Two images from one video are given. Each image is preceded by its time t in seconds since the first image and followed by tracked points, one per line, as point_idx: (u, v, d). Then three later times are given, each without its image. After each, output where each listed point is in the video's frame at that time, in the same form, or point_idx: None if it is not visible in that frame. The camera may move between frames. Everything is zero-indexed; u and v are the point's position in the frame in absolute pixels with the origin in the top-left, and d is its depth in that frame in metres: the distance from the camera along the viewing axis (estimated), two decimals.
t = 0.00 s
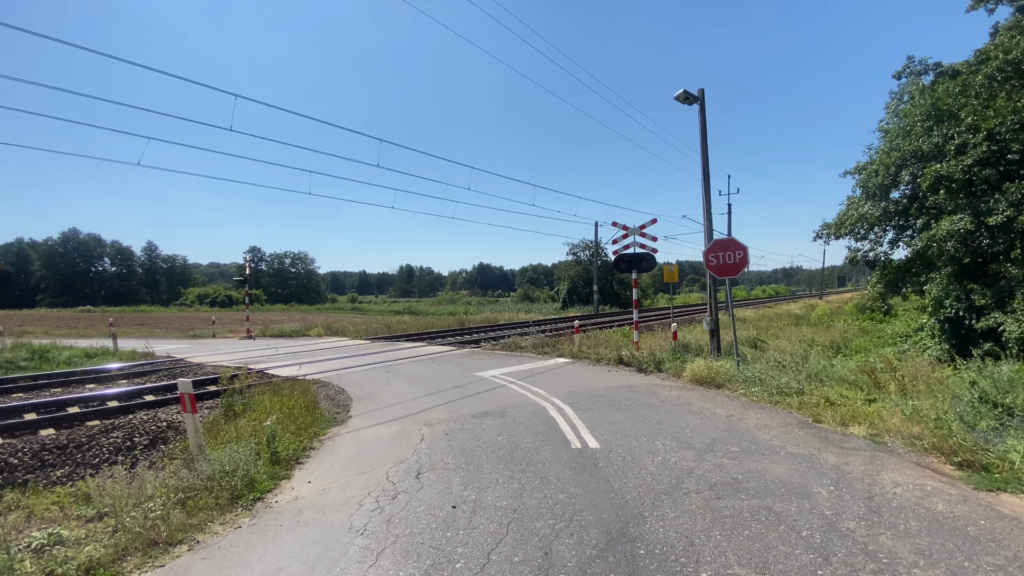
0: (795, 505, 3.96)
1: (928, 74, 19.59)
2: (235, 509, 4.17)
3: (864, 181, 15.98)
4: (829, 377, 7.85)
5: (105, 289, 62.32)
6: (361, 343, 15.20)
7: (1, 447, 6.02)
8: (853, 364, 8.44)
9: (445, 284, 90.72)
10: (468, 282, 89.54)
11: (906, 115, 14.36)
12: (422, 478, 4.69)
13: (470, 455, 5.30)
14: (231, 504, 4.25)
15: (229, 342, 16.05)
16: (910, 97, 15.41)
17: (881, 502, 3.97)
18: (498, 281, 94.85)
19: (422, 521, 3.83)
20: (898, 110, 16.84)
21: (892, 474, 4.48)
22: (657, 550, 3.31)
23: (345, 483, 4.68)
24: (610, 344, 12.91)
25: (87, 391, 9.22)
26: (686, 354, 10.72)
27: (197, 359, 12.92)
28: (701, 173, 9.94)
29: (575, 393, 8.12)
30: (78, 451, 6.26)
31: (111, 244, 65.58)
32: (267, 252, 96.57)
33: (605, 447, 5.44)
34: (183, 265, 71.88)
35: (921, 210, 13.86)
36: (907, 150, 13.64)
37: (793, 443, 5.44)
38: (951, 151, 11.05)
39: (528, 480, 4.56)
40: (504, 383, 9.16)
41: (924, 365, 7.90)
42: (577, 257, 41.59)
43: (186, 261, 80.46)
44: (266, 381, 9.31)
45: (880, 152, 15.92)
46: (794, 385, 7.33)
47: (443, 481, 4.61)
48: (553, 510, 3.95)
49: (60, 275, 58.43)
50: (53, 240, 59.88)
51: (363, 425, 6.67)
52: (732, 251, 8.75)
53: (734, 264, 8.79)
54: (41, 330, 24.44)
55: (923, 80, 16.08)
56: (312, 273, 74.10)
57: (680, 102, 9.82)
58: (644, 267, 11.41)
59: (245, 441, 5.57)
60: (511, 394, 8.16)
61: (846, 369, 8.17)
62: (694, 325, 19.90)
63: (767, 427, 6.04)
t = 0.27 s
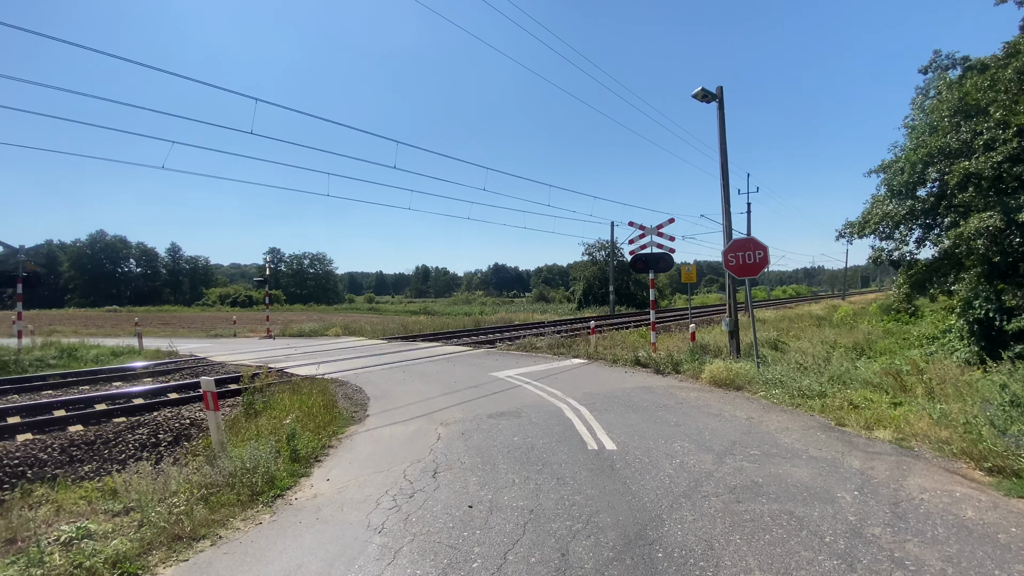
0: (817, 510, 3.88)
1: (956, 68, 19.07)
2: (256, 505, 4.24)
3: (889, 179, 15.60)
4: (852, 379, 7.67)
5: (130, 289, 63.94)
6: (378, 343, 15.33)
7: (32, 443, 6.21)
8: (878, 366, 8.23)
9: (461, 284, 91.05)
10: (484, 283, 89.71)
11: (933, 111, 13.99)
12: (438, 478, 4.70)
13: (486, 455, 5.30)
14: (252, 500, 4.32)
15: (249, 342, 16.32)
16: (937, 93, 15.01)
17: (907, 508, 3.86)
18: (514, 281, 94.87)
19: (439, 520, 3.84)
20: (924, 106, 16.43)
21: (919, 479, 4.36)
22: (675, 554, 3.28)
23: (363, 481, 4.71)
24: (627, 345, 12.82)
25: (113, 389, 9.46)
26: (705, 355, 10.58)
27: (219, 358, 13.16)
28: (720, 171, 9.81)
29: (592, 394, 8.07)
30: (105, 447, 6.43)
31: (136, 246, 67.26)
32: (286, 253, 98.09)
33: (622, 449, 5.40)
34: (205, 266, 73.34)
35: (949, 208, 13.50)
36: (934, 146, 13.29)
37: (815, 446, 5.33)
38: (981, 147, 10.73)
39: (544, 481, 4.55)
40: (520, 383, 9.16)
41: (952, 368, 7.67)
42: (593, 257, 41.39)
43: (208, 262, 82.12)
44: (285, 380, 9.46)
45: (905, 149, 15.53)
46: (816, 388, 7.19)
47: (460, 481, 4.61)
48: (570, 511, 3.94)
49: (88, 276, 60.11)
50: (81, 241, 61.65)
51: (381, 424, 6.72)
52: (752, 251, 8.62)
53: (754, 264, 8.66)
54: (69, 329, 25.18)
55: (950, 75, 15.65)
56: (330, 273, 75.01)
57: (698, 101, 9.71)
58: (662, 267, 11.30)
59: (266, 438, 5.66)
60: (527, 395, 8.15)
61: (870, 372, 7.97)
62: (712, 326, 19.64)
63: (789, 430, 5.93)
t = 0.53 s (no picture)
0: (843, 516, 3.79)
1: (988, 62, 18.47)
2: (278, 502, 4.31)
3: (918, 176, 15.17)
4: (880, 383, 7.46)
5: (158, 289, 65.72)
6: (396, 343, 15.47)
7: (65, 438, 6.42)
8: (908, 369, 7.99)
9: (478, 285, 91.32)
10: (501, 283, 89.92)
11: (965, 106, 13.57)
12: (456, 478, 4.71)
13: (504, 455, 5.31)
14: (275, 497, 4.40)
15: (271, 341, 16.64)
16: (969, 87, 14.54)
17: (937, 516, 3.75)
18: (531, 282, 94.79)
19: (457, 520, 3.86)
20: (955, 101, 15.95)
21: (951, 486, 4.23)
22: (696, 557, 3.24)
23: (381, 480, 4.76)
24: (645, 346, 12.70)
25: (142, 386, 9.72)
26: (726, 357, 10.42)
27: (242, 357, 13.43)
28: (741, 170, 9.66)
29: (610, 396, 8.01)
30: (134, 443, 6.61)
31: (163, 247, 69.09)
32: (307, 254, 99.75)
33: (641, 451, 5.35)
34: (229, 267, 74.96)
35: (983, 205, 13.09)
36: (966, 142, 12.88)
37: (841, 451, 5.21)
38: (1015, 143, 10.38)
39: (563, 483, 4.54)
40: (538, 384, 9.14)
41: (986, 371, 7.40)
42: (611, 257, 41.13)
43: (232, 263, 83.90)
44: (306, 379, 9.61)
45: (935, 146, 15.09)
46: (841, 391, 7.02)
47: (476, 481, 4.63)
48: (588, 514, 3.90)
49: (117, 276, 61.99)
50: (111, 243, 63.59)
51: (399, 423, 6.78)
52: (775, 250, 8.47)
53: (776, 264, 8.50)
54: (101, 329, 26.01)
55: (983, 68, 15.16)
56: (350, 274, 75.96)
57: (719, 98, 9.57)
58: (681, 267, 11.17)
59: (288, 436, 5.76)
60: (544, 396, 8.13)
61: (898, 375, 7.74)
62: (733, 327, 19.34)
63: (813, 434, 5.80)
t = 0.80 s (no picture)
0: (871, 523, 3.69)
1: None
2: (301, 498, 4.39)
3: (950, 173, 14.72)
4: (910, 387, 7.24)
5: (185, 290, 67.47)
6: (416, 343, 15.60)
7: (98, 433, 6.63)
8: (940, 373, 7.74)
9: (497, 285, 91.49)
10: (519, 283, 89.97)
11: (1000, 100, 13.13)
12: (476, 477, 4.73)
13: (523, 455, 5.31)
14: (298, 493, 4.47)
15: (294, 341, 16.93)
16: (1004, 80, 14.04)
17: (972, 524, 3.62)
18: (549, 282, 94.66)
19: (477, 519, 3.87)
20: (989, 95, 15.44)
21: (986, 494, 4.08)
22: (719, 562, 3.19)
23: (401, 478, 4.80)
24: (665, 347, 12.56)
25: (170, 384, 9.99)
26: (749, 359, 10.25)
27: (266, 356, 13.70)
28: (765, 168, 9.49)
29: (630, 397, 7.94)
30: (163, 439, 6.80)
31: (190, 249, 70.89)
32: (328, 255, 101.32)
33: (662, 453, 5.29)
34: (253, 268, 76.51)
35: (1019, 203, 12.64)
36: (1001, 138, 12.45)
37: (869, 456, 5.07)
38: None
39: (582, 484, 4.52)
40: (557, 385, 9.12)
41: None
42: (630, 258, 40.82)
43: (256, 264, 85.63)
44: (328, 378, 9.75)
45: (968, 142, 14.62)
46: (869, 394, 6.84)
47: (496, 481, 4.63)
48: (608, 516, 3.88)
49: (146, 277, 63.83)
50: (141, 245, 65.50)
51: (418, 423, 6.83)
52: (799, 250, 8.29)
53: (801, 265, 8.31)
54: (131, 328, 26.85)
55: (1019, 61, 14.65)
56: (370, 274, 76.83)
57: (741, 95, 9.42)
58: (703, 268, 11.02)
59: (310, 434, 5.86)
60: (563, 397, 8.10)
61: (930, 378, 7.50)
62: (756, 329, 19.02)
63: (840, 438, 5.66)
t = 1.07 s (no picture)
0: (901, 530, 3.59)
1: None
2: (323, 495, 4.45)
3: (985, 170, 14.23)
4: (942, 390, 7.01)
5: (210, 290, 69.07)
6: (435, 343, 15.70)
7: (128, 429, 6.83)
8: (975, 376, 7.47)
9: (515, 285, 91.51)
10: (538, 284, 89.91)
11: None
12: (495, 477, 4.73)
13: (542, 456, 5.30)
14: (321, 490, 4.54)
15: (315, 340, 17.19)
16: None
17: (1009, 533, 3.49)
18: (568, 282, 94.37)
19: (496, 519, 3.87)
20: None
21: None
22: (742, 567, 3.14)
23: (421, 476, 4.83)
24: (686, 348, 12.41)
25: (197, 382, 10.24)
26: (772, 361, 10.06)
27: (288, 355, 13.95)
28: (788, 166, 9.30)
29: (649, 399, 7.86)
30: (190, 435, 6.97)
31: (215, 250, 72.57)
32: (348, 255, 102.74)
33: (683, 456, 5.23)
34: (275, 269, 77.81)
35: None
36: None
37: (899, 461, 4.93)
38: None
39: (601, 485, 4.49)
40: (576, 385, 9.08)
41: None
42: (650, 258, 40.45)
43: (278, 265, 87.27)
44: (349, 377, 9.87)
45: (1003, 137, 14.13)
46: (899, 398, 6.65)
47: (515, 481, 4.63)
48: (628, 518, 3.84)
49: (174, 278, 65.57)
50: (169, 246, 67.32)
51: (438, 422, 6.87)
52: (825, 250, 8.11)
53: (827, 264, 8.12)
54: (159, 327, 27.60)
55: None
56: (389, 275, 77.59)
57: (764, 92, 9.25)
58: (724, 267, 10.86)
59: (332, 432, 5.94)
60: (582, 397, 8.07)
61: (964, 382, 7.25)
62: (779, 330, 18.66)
+-------+
(Your objective)
In the data above, start at the line that has "3: (889, 179, 15.60)", stop after the line that has "43: (208, 262, 82.12)", and print every line in between exactly as it stands.

(Output of the exercise)
3: (889, 179, 15.60)
4: (852, 379, 7.67)
5: (130, 289, 63.94)
6: (378, 343, 15.33)
7: (32, 443, 6.21)
8: (878, 366, 8.23)
9: (461, 284, 91.05)
10: (484, 283, 89.71)
11: (933, 111, 13.99)
12: (438, 478, 4.70)
13: (486, 455, 5.30)
14: (252, 500, 4.32)
15: (249, 342, 16.32)
16: (937, 93, 15.01)
17: (907, 508, 3.86)
18: (514, 281, 94.87)
19: (439, 520, 3.84)
20: (924, 106, 16.43)
21: (919, 479, 4.36)
22: (675, 554, 3.28)
23: (363, 481, 4.71)
24: (627, 345, 12.82)
25: (113, 389, 9.46)
26: (705, 355, 10.58)
27: (219, 358, 13.16)
28: (720, 171, 9.81)
29: (592, 394, 8.07)
30: (105, 447, 6.43)
31: (136, 246, 67.26)
32: (286, 253, 98.09)
33: (622, 449, 5.40)
34: (205, 266, 73.34)
35: (949, 208, 13.50)
36: (934, 146, 13.29)
37: (815, 446, 5.33)
38: (981, 147, 10.73)
39: (544, 481, 4.55)
40: (520, 383, 9.16)
41: (952, 368, 7.67)
42: (593, 257, 41.39)
43: (208, 262, 82.12)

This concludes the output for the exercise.